Is it because Android is the most popular smartphone platform in the world right now, or is it because it’s just fundamentally easier to attack? In any case, Google’s mobile juggernaut Android continues to be the world’s biggest magnet for mobile malware. According to a report out today from security specialists F-Secure, Android accounted for 79% of all malware in 2012, up from 66.7% in 2011 and just 11.25% in 2010. On the other side of the spectrum, Apple’s iOS, the world’s second-most popular platform for smartphones in terms of new purchases, remains one of the least compromised, with 0.7% of malware on its platform.
Symbian, whose market share is in rapid decline and is being left for dead by its former parent Nokia, is down to 19% of all malware, compared to 62.5% two years ago. F-Secure predicts that it will go the way of the dodo bird and become extinct in 2013, as users replace their Nokia handsets with Android devices. Meanwhile, Windows Mobile, BlackBerry and J2ME each accounted for less than 1% of threat families in circulation in the year.
Breaking down progress over the past year, Android’s malware record appears to have seen a particularly bad spike in Q4 2012. F-Secure notes that in the fourth quarter it accounted for a full 96% of attacks. In fact, according to its records, all other platforms except for Symbian (at 4%) didn’t appear to have any malware threat families received at all.
Holding these up to Q4 market analysis, these figures are not proportionate to market shares for current sales, but they are somewhat more reflective of what devices are in circulation today. In that sense, the shift between Symbian falling and Android rising is due to the fact that Android has been the biggest benefactor of Symbian’s decline.

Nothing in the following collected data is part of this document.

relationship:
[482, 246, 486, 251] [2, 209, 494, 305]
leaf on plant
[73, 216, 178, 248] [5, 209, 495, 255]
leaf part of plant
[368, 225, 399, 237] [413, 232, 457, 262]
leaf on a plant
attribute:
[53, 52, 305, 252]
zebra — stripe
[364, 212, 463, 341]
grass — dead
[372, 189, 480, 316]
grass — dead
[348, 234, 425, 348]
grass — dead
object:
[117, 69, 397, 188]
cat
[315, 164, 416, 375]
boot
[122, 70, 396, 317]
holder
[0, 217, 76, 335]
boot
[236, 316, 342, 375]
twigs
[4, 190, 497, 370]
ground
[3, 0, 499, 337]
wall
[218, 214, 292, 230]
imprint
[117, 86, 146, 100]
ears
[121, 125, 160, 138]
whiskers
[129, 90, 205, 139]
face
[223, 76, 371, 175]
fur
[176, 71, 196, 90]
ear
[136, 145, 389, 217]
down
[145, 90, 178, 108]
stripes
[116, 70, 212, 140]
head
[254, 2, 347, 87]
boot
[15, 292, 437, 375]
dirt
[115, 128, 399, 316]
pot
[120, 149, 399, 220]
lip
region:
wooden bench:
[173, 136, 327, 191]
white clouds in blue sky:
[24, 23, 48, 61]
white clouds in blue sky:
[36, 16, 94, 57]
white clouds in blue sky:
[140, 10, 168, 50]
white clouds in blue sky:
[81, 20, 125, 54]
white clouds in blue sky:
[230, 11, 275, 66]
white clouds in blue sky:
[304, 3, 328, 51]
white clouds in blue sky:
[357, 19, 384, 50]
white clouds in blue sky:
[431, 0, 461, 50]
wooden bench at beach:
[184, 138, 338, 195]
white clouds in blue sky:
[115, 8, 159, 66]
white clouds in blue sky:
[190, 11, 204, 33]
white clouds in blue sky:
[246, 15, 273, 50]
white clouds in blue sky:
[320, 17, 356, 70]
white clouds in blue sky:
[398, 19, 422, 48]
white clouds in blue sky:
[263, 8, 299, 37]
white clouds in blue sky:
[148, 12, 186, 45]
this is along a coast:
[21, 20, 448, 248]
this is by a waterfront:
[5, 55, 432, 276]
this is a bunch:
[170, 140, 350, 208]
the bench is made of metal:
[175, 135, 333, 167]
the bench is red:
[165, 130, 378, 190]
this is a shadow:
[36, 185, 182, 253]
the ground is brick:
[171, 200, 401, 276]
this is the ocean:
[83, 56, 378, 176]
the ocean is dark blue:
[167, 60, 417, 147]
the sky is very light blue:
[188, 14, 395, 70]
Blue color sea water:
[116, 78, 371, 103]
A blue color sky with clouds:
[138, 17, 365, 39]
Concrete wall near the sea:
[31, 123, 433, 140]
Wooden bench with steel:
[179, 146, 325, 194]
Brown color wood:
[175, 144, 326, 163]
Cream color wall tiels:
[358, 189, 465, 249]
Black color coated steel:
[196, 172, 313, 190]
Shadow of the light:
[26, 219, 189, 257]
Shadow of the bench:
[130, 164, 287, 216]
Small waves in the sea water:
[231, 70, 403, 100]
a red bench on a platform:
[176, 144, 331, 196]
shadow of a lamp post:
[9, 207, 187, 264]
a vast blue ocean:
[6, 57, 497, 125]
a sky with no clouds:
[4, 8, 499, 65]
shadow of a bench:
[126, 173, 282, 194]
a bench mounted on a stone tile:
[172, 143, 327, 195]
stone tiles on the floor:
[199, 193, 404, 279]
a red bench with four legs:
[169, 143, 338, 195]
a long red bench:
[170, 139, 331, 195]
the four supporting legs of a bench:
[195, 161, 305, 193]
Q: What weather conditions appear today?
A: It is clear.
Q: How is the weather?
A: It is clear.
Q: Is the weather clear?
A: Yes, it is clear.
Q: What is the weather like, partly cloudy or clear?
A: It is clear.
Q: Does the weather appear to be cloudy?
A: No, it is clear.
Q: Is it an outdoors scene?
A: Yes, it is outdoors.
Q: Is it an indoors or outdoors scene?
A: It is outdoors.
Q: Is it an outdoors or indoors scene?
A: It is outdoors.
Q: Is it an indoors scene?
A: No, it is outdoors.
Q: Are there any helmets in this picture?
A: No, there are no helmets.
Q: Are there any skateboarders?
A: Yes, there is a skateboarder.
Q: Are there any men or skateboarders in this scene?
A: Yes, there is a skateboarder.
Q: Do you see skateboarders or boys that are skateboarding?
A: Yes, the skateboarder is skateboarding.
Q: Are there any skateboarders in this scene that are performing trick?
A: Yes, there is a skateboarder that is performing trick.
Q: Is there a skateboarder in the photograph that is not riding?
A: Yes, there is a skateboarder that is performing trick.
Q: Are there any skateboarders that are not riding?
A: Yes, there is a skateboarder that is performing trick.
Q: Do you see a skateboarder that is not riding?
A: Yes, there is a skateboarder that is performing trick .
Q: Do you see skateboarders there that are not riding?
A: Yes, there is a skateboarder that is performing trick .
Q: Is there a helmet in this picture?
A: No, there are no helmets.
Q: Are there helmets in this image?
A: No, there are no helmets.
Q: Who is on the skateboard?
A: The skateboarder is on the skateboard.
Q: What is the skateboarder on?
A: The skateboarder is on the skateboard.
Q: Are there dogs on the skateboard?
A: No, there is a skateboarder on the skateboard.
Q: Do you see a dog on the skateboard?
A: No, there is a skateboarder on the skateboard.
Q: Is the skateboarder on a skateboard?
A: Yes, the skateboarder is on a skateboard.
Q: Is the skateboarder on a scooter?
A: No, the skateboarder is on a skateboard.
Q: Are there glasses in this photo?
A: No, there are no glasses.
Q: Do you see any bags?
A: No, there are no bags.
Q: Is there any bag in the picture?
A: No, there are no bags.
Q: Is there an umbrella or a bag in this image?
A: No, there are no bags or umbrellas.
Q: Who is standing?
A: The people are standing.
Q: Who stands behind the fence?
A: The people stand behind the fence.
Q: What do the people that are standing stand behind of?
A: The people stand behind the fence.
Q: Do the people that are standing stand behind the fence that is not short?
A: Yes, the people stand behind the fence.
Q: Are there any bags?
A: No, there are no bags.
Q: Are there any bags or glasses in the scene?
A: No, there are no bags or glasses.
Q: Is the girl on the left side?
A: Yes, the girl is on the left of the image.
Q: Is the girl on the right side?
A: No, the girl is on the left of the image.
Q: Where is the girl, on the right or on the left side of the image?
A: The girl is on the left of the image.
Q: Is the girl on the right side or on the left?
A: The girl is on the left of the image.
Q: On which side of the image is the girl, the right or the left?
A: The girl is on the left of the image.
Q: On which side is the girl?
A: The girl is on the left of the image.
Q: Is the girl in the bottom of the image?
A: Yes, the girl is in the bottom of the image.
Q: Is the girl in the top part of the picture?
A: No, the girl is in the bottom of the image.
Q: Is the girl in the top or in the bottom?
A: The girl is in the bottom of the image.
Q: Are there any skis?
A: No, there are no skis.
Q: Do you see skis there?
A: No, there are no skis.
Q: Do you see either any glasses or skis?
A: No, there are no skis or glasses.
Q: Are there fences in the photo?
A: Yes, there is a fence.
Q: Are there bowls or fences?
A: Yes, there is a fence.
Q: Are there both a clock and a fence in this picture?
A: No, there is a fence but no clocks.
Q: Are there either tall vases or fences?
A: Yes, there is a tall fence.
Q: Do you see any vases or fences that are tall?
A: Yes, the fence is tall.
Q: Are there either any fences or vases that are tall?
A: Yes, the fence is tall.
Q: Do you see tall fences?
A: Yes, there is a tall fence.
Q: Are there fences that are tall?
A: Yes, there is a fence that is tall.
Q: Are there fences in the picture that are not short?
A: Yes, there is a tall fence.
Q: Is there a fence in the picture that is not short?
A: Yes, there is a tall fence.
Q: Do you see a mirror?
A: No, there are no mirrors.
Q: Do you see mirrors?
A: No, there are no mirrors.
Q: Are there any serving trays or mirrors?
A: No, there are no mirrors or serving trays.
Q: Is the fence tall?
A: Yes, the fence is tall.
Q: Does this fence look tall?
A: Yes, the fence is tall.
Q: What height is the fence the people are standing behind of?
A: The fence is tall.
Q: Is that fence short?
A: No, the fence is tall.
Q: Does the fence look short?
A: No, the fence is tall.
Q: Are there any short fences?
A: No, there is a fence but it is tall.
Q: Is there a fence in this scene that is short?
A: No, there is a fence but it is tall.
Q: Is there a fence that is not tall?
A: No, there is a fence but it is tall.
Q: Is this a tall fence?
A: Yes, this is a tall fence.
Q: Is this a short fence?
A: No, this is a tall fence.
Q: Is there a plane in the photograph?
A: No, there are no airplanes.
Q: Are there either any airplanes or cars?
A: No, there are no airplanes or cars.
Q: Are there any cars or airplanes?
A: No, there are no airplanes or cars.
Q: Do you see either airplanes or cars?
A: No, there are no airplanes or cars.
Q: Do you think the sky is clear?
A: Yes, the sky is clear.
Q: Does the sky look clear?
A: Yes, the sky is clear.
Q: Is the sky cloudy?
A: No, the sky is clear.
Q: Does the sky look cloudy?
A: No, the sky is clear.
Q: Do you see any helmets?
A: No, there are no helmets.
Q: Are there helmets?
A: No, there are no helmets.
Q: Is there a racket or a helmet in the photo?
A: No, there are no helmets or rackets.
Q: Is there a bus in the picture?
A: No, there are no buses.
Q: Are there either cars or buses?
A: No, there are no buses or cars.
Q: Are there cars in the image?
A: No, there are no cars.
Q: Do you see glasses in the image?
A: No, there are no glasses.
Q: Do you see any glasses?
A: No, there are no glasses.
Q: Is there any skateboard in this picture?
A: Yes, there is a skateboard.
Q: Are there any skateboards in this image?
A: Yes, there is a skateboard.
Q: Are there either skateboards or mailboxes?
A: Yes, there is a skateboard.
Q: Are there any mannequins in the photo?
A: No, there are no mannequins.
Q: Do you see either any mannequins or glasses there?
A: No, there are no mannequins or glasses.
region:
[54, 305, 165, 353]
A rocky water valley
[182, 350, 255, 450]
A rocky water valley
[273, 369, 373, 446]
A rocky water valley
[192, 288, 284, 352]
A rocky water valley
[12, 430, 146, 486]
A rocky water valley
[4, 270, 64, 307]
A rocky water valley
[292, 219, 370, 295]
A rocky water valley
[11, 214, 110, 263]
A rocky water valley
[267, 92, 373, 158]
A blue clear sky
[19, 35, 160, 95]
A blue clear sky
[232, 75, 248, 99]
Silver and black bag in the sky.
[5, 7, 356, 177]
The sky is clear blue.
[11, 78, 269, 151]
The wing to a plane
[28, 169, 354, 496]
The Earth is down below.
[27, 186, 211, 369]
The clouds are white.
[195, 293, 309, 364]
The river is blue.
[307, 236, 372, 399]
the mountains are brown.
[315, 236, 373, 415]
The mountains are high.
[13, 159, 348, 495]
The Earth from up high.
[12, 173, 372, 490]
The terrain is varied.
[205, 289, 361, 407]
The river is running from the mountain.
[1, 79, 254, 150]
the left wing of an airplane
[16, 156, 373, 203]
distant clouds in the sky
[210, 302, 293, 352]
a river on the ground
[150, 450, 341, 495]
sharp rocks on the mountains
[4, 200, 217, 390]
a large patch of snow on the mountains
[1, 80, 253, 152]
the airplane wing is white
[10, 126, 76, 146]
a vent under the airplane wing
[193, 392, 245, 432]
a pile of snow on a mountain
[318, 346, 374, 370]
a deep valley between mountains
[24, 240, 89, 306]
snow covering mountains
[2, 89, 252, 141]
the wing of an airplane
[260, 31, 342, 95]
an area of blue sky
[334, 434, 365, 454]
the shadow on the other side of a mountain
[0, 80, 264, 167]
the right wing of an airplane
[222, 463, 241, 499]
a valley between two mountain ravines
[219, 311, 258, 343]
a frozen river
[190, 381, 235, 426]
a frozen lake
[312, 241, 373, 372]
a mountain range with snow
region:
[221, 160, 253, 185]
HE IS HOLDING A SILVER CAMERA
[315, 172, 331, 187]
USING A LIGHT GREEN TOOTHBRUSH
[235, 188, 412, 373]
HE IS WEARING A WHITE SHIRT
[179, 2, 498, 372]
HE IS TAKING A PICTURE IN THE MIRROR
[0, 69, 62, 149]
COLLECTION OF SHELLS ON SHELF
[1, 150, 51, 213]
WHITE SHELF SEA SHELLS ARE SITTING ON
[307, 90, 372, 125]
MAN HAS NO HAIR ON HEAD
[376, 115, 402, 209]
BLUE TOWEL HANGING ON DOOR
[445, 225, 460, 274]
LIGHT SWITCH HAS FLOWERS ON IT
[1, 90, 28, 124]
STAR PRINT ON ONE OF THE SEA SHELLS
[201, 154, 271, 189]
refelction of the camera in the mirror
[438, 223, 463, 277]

“Malware in general has a parasitic relationship with its host,” writes Sean Sullivan, security advisor at F-Secure Labs. “As old Symbian handsets continue to be replaced by those with other operating systems, especially Android, Symbian malware dies off and will probably go extinct in 2013.”
In terms of what forms malware is taking, F-Secure says that 66% of detections were Trojans (malware masked as something else). F-Secure believes that Google’s increased security prompts, which it introduced with the 4.2 variant (Jelly Bean), should help bring that number down. However, if you look at Google’s most recent stats on distribution, released this week, Android 4.2 is only at 1.6% — meaning that this make take some time to come to pass. (For the record, Gingerbread 2.3.3 and upwards remains the most popular in terms of distribution, at 44%, with Ice Cream Sandwich at number-two with 28%).
Another major problem continues to be dodgy SMS messages: F-Secure notes some 21 of the 96 Android threat variants come from premium SMS that encourages downloads and sometimes end up as repeat problems by way of subscription services to which users unwittingly become subscribed. Then, users don’t know about this until the charge comes up on their bill — if they bother to scrutinize that bill, that is.
Interestingly, F-Secure also notes that those releasing malware have become more sophisticated in their reasons for infiltrating devices. Specifically, there’s been a significant shift in terms of malware attacks becoming financially motivated over the last several years, with financial gains now well outweighing those attacks that have been made in the past. Why the shift? It may be because malicious hackers were still learning the ropes for how to infiltrate devices back in the day.
Or it could be something else: The rise in financial motivations also speaks to the fact that we as a population are using our devices for significantly more transactional services — and that makes them increasing targets for attacks aimed specifically at that fact. This is something that will eventually have to be squared with all the many ambitions and developments in the market today to turn our handsets into our default wallets.
Update: TC has reached out to Google for a comment, but a spokesperson says that the company does not comment on security company reports. Also worth pointing out a dissenting opinion on the above data from a reader in the comments below, highlighting that what gets identified as malware may sound more alarming than it actually is.
“F-Secure can say that anything is malware, even ‘dodgy sms’ which doesn’t fall under the definition of malware…. They say they detected trojans, but they didn’t explain what were their effects on the system, because if they did, everyone will know they’re not really trojans, that’s only what they want you to think,” he writes. “I’ve been using different droids for 3 years now, never had an issue with them. I’m a developer by the way.”
Be that as it may, there are more than security vendors putting out reports and warnings on malware and cybersecurity threats. Smartphones are still an emerging area — but a hugely popular one — and therefore remain a moving target.